Look inside our YIA Gallery windows and enjoy a world of color: the wonderful artwork from our Arts Unite Us program!
Outside the Lines: Collaborative Art from Special Day Classrooms will fill the front windows of the YIA Gallery so viewers can enjoy the show from the sidewalk. Additionally, artwork will be viewable digitally on our social media platforms. The artwork was created this spring by K to 12 students experiencing disabilities.
The exhibition opens Friday, Aug. 14, to coincide with the 2nd Friday Artwalk in downtown San Rafael. It includes self portraits, collages and collaborative work as well as a digital screening of paintings and sculpture from classrooms across Marin County that are not included in the window display.
“Despite school closures in early March, Youth in Arts was able to work with students through our Arts Unite Us residency program serving Special Day Classrooms thanks to the coordination and support of teachers, paraeducators, the Marin County Office of Education, the VSA Kennedy Center, students, and all of our students’ families,” said Youth in Arts Program Director Kelsey Rieger.
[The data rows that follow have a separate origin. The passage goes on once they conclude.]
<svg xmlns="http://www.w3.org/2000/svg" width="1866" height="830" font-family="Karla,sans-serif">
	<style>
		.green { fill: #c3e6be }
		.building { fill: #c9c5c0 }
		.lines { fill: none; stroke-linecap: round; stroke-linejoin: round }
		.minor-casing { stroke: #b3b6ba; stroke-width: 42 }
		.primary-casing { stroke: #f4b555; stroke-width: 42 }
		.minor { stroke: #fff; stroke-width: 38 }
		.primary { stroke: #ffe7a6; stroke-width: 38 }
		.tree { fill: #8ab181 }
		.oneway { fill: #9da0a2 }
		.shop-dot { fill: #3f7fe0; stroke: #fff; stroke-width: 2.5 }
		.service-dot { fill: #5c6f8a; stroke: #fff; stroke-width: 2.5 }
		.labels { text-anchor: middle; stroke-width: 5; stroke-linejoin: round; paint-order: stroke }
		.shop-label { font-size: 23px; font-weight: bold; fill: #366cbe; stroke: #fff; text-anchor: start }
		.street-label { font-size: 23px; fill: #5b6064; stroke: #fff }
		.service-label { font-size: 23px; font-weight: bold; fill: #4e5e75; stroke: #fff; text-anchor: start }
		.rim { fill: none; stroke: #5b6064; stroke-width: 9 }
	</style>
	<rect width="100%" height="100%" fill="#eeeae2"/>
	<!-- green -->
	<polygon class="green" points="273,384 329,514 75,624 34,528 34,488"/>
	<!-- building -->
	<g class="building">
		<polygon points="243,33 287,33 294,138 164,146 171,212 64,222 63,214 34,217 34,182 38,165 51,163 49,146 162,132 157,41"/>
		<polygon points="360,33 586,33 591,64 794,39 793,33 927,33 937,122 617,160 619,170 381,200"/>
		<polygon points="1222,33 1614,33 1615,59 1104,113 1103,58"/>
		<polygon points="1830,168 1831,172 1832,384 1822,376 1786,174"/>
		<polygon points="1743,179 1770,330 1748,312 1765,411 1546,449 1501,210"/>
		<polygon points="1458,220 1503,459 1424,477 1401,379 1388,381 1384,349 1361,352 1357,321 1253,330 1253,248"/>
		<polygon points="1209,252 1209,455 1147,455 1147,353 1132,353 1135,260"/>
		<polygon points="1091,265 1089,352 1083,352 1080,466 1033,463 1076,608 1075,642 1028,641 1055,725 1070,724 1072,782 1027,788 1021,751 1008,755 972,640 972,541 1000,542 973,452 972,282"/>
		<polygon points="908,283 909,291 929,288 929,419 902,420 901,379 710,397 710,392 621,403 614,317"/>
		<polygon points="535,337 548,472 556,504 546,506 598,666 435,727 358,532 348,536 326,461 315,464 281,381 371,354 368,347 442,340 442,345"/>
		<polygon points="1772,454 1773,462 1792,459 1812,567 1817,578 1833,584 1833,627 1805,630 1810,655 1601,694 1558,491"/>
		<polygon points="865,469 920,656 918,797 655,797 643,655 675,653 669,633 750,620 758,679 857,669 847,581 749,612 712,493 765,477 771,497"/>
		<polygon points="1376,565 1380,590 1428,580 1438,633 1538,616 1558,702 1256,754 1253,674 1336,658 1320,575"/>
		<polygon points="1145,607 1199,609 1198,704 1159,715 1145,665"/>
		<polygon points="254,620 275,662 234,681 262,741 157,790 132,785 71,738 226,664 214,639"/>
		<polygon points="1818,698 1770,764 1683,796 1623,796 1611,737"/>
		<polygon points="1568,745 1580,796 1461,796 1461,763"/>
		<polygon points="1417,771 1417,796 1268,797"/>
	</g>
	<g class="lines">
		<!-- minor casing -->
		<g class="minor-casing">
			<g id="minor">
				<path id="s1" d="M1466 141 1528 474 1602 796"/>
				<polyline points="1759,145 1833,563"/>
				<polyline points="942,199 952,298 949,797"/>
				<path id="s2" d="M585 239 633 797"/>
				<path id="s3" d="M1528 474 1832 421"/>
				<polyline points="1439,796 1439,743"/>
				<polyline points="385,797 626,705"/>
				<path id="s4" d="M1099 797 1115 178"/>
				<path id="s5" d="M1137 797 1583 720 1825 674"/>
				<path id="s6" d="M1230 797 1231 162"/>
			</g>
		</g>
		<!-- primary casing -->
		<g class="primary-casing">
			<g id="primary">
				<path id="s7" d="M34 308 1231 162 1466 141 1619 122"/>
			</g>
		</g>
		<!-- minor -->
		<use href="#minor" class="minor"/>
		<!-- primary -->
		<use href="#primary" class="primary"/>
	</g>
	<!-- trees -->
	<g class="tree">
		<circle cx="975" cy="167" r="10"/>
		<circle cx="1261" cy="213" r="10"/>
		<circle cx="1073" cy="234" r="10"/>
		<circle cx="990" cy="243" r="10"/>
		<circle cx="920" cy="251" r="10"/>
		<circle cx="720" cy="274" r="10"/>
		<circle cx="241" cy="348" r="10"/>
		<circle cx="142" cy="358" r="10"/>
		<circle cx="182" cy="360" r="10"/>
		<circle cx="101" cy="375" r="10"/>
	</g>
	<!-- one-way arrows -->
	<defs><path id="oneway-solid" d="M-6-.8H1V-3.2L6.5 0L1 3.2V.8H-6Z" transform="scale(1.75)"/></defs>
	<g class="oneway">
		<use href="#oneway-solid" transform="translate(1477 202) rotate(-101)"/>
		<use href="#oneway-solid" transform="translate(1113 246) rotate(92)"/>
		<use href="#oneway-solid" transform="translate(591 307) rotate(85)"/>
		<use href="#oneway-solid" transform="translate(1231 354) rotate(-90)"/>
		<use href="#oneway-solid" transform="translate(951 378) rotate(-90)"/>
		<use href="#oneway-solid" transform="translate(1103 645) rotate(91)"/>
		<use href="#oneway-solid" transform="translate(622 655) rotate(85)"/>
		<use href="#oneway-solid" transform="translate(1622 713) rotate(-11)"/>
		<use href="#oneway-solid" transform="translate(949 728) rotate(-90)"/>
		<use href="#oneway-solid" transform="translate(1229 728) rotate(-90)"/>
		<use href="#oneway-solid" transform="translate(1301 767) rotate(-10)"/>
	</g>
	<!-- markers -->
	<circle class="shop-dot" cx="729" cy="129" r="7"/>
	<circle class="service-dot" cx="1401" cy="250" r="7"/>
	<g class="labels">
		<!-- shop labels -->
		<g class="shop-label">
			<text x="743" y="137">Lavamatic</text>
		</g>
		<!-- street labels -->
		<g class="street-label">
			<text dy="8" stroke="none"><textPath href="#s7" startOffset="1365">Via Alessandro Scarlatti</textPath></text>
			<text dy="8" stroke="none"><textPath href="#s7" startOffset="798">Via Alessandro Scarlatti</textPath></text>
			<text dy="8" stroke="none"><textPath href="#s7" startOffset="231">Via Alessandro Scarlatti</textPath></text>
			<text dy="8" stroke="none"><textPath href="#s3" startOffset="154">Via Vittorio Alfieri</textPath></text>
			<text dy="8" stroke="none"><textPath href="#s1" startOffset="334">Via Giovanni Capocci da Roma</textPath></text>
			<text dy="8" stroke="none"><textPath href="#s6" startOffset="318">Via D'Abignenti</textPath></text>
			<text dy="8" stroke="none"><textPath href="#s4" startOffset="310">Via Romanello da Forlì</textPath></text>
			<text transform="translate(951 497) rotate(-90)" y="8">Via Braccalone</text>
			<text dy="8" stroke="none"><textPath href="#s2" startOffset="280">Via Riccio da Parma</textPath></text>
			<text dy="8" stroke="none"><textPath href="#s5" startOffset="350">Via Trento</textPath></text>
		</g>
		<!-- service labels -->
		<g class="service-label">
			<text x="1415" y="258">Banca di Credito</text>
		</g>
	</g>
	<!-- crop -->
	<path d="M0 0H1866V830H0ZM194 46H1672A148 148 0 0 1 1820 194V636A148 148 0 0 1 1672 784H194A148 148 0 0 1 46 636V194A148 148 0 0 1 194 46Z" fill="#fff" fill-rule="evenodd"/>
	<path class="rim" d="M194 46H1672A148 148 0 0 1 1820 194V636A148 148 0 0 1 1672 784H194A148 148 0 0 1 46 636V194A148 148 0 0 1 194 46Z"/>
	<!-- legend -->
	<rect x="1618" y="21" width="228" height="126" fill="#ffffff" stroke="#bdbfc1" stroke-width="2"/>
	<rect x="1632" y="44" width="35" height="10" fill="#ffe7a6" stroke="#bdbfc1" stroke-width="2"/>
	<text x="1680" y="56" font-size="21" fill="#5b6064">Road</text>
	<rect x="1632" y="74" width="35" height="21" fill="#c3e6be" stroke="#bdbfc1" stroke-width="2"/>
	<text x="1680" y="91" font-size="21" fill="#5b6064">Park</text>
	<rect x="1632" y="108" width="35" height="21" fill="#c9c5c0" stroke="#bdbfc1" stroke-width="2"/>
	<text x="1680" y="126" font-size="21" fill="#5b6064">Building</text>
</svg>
“This year, the Outside the Lines exhibition has extra special meaning because it gives us the chance to celebrate what that coming together over the last few months has looked like,” she said. “We can’t wait to share it with the community.”
The gallery at 917 C St. is one of the few venues in the nation devoted to showing children’s art. The inside of the gallery is temporarily closed to the public due to coronavirus restrictions. Mentor artists who taught in the Arts Unite Us program include: Cathy Bowman, Julia James, Suzanne Joyal, Marty Meade and Lisa Summers.
Since 1981, Youth in Arts has been an affiliate of Very Special Arts (VSA), a nonprofit organization founded by Ambassador Jean Kennedy Smith. Youth in Arts’ Arts Unite Us program is largely supported by a contract with the John F. Kennedy Center for the Performing Arts. The program also receives support from the Marin Community Foundation, Marin Charitable and the Buck Family Fund of the Marin Community Foundation.